Oddly enough, it is a prayer omitted from most traditional Mariology. Here's the scene: Mary is newly pregnant; Elizabeth her cousin, an older woman, is six months pregnant; Zechariah, Elizabeth's husband, has been struck dumb for his lack of faith; and so there's no male voice to inject itself into this scene. The house is quiet of men. Mary arrives. Elizabeth, filled with the Spirit, embraces her and sings out, "Blessed art thou among women." And also filled with the Spirit, Mary breaks into a new prophetic language of faith. She sings a song in the pattern of Miriam, Deborah, Huldah and Hannah, other great hymn-singers in the Old Testament, and she launches into divine praise. Her spirit greatly rejoices in God her savior.
Mary of the Magnificat
Though Mary is poor and lowly, and a culturally insignificant woman, the powerful living holy God is doing great things to her. And God does this not only to her but to all the poor: bringing down the mighty from their thrones; exalting the lowly; filling the hungry with good things and sending the unrepentant rich away empty. And all of this is happening in fulfillment of the ancient promise—and in her very being. For she embodies the nobodies of this world, on whom God is lavishing rescue.

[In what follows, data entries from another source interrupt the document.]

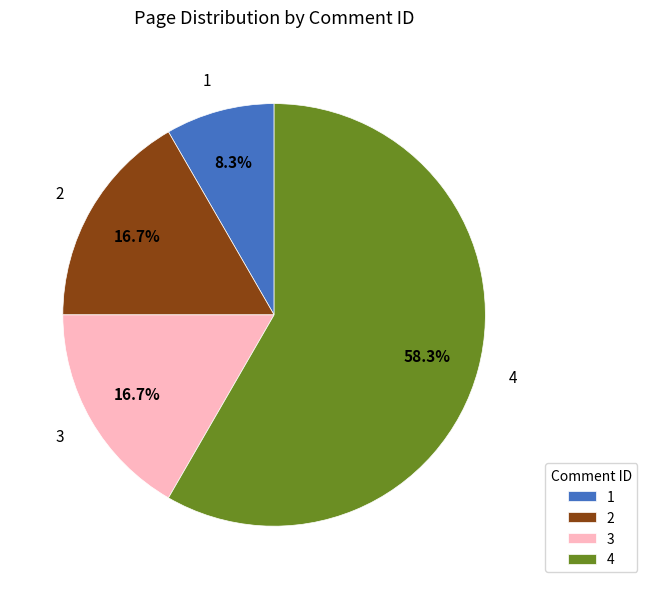

To the nearest percent, what is the combined percentage of 4 and 1?

67%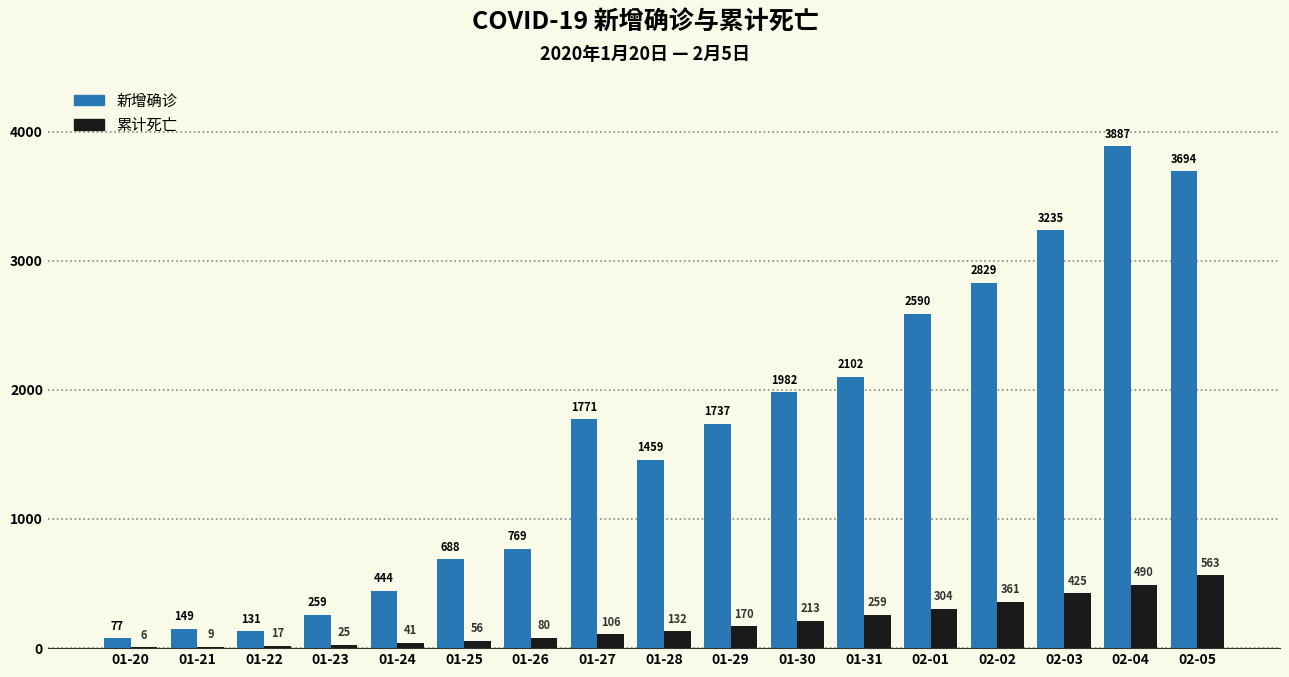

Reading left to right, transcribe all the data shown in this chart.

新增确诊: 01-20=77	01-21=149	01-22=131	01-23=259	01-24=444	01-25=688	01-26=769	01-27=1771	01-28=1459	01-29=1737	01-30=1982	01-31=2102	02-01=2590	02-02=2829	02-03=3235	02-04=3887	02-05=3694
累计死亡: 01-20=6	01-21=9	01-22=17	01-23=25	01-24=41	01-25=56	01-26=80	01-27=106	01-28=132	01-29=170	01-30=213	01-31=259	02-01=304	02-02=361	02-03=425	02-04=490	02-05=563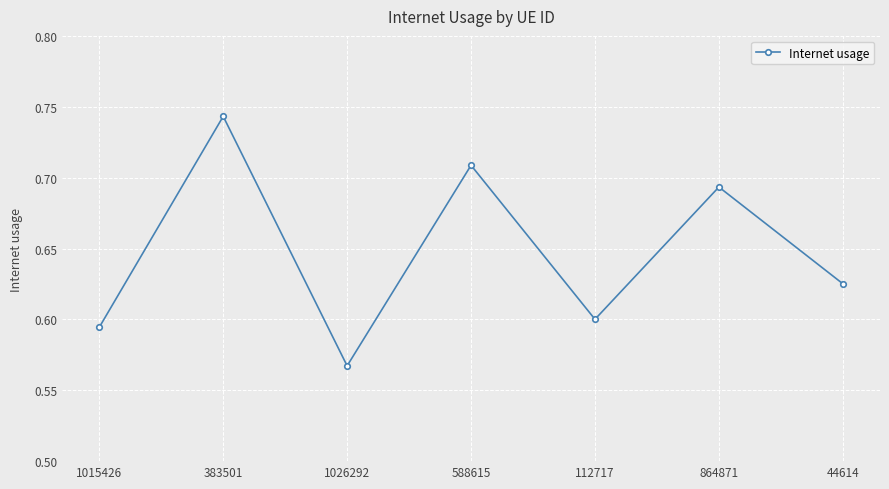

Which has a higher value, 1026292 or 588615?

588615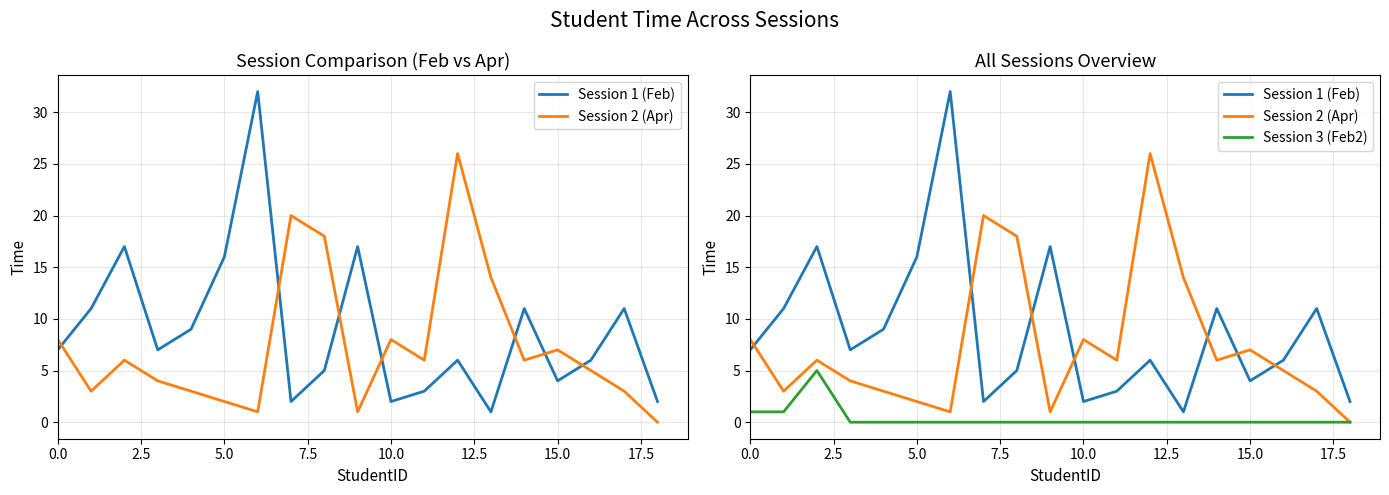

How many data points in Session 3 (Feb2) are above 0?

3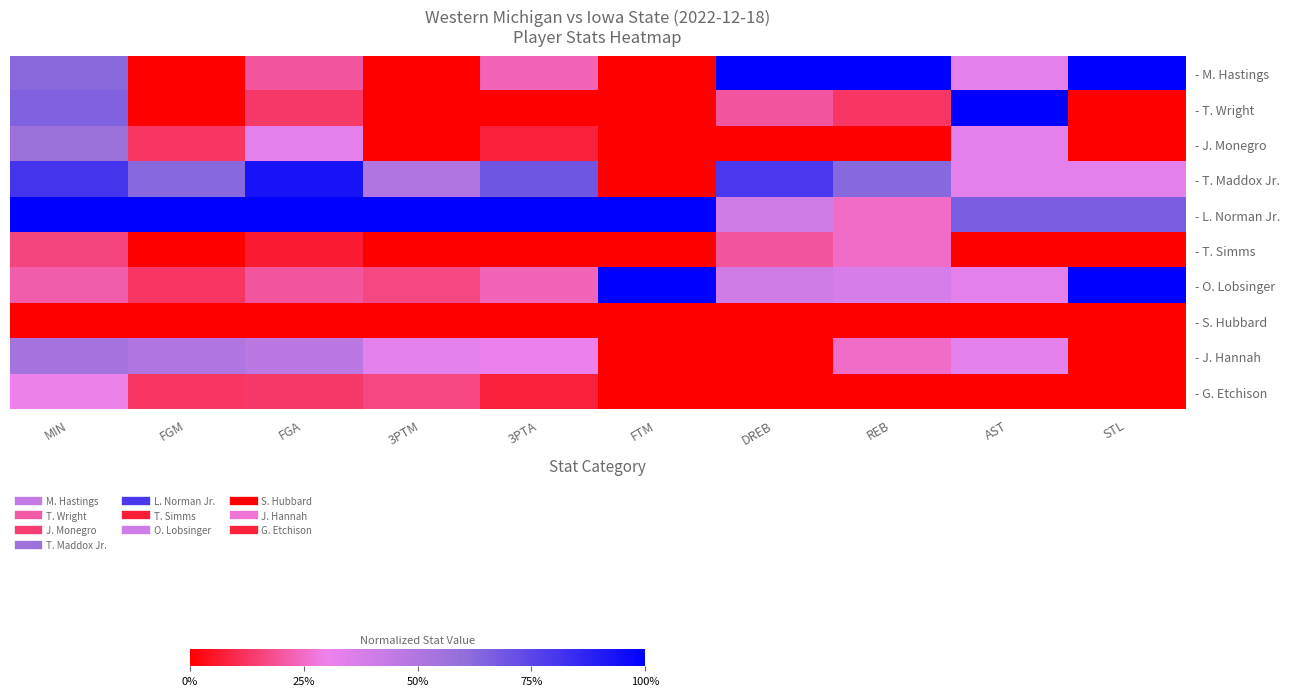

At which category does the chart reach its minimum across all series?

FGM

In this song she sings of the future too, when finally, peaceful justice will take root in the land among all people. This is a great prayer; it is a revolutionary song of salvation. As writer Bill Cleary once commented, "It reveals that Mary was not only full of grace but full of political opinions."
Miriam's song has political implications—socially radical ones at that. With a mother like this, it's no wonder that Jesus' first words in Luke proclaim that he has come to free the captives and bring good news to the poor. The apple doesn't fall far from the tree!
So Mary lived in solidarity with the project of the coming Reign of God, whose intent was to heal, redeem and liberate. It does no honor to reduce her faith to a privatized piety. Worse yet, which sometimes happens in traditional Mariology, is to reduce her faith to a doting mother-son relationship. She hears the word of God and keeps it. What I'm suggesting is that before Jesus was born she had her own relationship to God that wasn't focused on Jesus. Even after his death and resurrection, when she is now part of the community proclaiming him as the Messiah, her pattern of faith is still that of Jewish hope: God's Messiah who now has come will come again soon and bring this justice to the land as a whole.
She hears the word of God and keeps it. And in this too she is, as Paul VI called her in
Marialis Cultus, our sister in faith. We can begin to see the potential in other Gospel scenes. As we remember her and keep foremost the idea that she is a Jewish peasant woman of faith, then we can interpret the other scenes in the Gospels where Mary shows up and where we are presented with the dangerous memory of this very inconsequential woman in her own culture and historical context. With a heart full of love for God and for her neighbor, Mary of Nazareth gives us this tremendous example of walking by faith through a difficult life.
Our partner in hope
We began by asking, what would be a theologically sound, spiritually empowering and ethically challenging view of Mary, mother of Jesus Christ, for the 21st century? My answer has been to suggest that we remember Mary as a friend of God and prophet in the communion of saints. Let her dangerous memory inspire and encourage our own witness.
We ought to relate to Miriam of Nazareth as a partner in hope, in the company of all the holy women and men who have gone before us. This can help us reclaim the power of her memory for the flourishing of women, for the poor and all suffering people. It can help us to draw on the energy of her example for a deeper relationship with the living God and stronger care for the world.
When the Christian community does Marian theology this way, our eyes are opened to sacred visions for a different future. We become empowered to be voices of hope in this difficult world. Like Mary, we will be rejoicing in God our savior and announcing the justice that is to come.